September 9, 2013 8 comments

UAVs or UAS (unmanned aerial vehicles or unmanned aerial systems) are a hot topic this year. We have already discussed some of the privacy concerns in an earlier post, and for many, privacy will be the first thing that comes to mind when UAS are mentioned. However, for all the concerns, the increasing adoption of UAVs for capturing aerial imagery is heralding what Mike Tully described in his article for Sensors & Systems, The Rise of the [Geospatial] Machines: The Future with Unmanned Aerial Systems (UAS), as a ‘…..technological earthquake’. Although Tully’s prediction of Jetsonian skies cluttered with remotely operated UAS raises some other concerns, his description of a UAS-borne pizza delivery made me think how much better life could be for those of us who live just outside the current fast-food delivery area.

Pizzas aside, perhaps the most important change that’s coming with UAS is the deluge of information that’s soon to be available to mapping companies and geospatial professionals. Recent technical innovations in UAS design, computing power, data capture techniques and processing software have demonstrated that bulky and expensive sensors (such as manned aircraft) are no longer required to produce high-quality spatial data. Imagery from an increasingly extensive network of light-weight and affordable UAS equipped with cameras, will be continuously relayed to mapping service providers at a fraction of the cost.
+---+
## Task requirements
[1] In the post on unmanned aerial systems, why are bulky and expensive sensors no longer needed to produce high-quality spatial data? Answer in one to three sentences.
[2] Write out the part of the post on unmanned aerial systems starting with "September 9, 2013" and going on through "fast-food delivery area.", changing each "privacy" to "security".
[3] Pick up the post on unmanned aerial systems and mapping where it stops, and keep writing.
The data entries are separate material and not part of the post on unmanned aerial systems.

[Stored data entries]
+---+
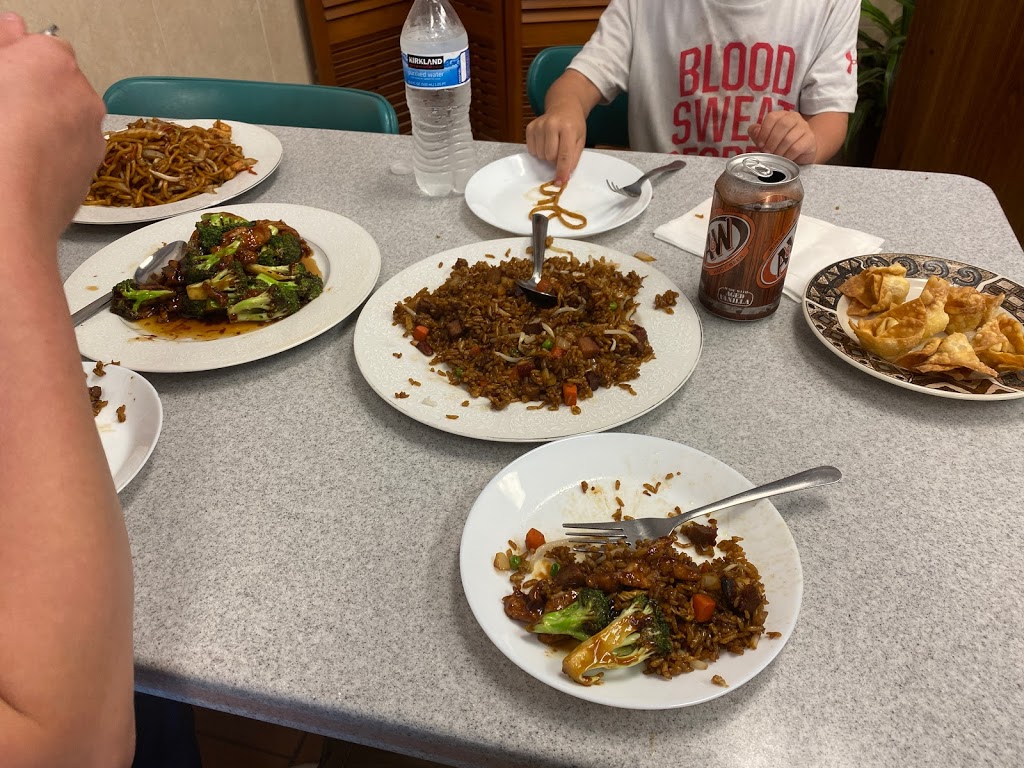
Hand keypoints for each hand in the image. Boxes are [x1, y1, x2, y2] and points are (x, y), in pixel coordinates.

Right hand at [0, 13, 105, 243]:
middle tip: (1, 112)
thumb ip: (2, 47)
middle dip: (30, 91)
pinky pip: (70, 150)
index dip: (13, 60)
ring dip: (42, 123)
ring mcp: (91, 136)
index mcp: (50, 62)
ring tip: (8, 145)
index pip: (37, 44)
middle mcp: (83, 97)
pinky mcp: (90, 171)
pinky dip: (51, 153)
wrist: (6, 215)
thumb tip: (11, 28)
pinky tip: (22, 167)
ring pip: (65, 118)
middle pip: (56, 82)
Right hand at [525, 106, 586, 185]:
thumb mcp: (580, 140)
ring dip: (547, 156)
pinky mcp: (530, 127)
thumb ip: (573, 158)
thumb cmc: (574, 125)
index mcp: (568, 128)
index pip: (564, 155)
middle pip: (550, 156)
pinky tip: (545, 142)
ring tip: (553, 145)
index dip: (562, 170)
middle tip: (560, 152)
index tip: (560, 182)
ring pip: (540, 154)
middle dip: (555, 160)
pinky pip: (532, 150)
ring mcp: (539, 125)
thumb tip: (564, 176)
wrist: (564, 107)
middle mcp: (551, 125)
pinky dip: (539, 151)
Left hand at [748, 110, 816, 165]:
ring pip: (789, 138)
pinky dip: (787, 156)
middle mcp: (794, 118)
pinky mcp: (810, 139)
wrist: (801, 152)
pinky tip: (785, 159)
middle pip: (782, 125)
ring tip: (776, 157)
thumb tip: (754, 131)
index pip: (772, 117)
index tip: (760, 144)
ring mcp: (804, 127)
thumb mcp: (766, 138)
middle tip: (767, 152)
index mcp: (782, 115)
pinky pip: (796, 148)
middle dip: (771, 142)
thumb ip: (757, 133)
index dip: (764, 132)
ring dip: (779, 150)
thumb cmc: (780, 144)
+---+
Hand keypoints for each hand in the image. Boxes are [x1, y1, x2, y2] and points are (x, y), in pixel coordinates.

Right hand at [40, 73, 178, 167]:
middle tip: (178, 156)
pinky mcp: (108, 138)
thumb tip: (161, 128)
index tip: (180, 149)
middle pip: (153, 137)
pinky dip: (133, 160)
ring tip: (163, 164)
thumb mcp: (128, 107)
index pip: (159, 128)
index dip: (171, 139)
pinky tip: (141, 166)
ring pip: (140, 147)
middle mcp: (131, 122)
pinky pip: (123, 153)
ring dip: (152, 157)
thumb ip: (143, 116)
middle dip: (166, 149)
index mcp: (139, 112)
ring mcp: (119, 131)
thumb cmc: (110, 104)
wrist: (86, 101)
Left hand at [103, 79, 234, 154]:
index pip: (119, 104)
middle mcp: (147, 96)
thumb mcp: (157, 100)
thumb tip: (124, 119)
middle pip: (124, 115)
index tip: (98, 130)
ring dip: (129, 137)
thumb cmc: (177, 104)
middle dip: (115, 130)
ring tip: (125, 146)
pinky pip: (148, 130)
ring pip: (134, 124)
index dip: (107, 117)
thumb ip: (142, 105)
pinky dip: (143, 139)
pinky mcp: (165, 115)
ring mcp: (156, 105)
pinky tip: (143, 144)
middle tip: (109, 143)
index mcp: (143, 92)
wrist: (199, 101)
+---+
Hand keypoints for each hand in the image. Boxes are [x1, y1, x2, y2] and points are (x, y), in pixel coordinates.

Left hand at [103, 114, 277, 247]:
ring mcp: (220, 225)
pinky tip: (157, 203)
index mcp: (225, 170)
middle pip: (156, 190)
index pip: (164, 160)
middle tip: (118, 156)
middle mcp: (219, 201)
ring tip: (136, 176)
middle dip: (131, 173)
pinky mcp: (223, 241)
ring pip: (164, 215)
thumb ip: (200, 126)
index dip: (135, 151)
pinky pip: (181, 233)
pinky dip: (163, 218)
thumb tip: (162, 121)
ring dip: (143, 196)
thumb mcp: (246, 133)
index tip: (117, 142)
+---+
## Per-task answers
[1] Recent technical innovations in UAS design, computing power, data capture techniques and processing software have shown that high-quality spatial data can be produced without them.

[2]
September 9, 2013 8 comments

UAVs or UAS (unmanned aerial vehicles or unmanned aerial systems) are a hot topic this year. We have already discussed some of the security concerns in an earlier post, and for many, security will be the first thing that comes to mind when UAS are mentioned. However, for all the concerns, the increasing adoption of UAVs for capturing aerial imagery is heralding what Mike Tully described in his article for Sensors & Systems, The Rise of the [Geospatial] Machines: The Future with Unmanned Aerial Systems (UAS), as a ‘…..technological earthquake’. Although Tully’s prediction of Jetsonian skies cluttered with remotely operated UAS raises some other concerns, his description of a UAS-borne pizza delivery made me think how much better life could be for those of us who live just outside the current fast-food delivery area.

[3]
Base maps previously updated on an annual or quarterly basis will be updated in a matter of hours, turning the once static background “wallpaper” into what Tully describes as an “operational layer”. This will provide end-users with up-to-date and high-resolution data and become an invaluable resource for those responding to emergency situations who were previously reliant on out-of-date and expensive mapping products. Although crowdsourced local information has helped in these situations, the quality of the data can be variable and in some cases proved too unreliable to be of any benefit.

To make optimum use of this new influx of data, new processes and analytical tools will be required to deal with both the volume and resolution of the data. Just when the dust seemed to be settling after the geospatial cloud revolution, it seems another upheaval is on the way.